--- START OF Input ---
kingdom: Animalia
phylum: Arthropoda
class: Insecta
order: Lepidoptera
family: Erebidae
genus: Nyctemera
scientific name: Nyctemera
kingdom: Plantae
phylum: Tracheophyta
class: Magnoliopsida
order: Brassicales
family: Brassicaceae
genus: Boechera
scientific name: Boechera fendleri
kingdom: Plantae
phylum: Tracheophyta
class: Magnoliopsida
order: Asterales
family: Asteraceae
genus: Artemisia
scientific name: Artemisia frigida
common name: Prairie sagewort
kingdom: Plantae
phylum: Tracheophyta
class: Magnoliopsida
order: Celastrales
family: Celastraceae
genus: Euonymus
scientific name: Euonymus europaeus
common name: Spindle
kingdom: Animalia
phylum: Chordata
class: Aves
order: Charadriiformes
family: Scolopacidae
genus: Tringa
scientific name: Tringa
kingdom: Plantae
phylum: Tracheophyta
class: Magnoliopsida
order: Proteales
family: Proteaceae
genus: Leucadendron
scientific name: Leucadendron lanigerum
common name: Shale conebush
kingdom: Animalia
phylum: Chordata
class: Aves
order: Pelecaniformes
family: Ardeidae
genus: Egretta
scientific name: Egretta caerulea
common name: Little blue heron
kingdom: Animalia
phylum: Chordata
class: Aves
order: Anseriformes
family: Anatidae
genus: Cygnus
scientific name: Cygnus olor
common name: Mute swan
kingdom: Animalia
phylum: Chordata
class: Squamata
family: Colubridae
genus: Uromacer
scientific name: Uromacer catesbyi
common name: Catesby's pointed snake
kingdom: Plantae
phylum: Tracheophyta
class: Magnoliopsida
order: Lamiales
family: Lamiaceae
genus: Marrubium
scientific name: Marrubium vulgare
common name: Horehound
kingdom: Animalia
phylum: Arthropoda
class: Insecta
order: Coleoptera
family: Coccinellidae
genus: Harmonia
--- END OF Input ---
**What to do**
Collect every line in the listing above that contains the string "scientific", treating uppercase and lowercase letters as distinct.

**The response**
scientific name: Nyctemera
scientific name: Boechera fendleri
scientific name: Artemisia frigida
scientific name: Euonymus europaeus
scientific name: Tringa
scientific name: Leucadendron lanigerum
scientific name: Egretta caerulea
scientific name: Cygnus olor
scientific name: Uromacer catesbyi
scientific name: Marrubium vulgare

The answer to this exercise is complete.